The fiery hero was played by a little meagre woman, Madame de la Roche, who, though a good actress, was but very ill calculated to fill this character. The orchestra was excellent, as is generally the case in the Austrian empire, where music is so industriously cultivated; and the singing far better than could be expected in a provincial town so distant from the capital.

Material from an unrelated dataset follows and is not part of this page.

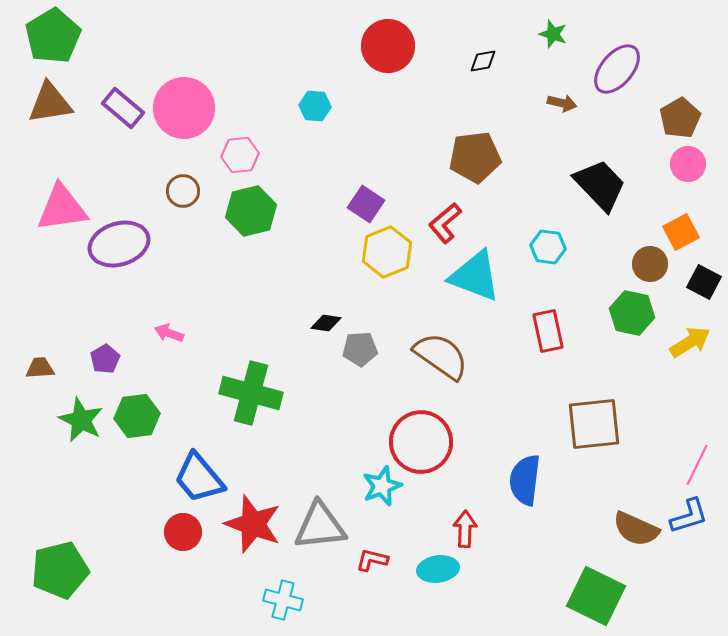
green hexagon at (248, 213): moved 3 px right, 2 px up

I must here beg leave to say a few words respecting my servant Nathan, who was so fortunate, after an absence of ten years, to find his father alive and well at Lemberg. Their meeting was really affecting. The old man, with his flowing beard blanched with age, threw himself on the neck of his long lost child, and wept like an infant: thus realizing the parable of the return of the prodigal son to his father; and, like him, the old man invited the whole of his friends to a banquet to celebrate the event, for he was very rich, having become so by pursuing the usual avocations of his race in these countries. It appears he commenced life as a factor, then dealt in vodka, and kept an inn; after removing from Teschen to Tarnow, he finally settled in Lemberg, – where he trafficked in the more costly merchandize of gold, silver, and fur. At the time the cholera raged in that town he was bereft of his wife, son, and daughter, which left him in his old age a solitary being, without a single individual in the world to whom he was attached. Brokenhearted and disconsolate, he retired from business, to linger out a cheerless existence, unblessed by affection, uncheered by hope, when the return of a son he had long mourned as dead once more gilded his days with gladness, and will probably be the means of adding many years to his life.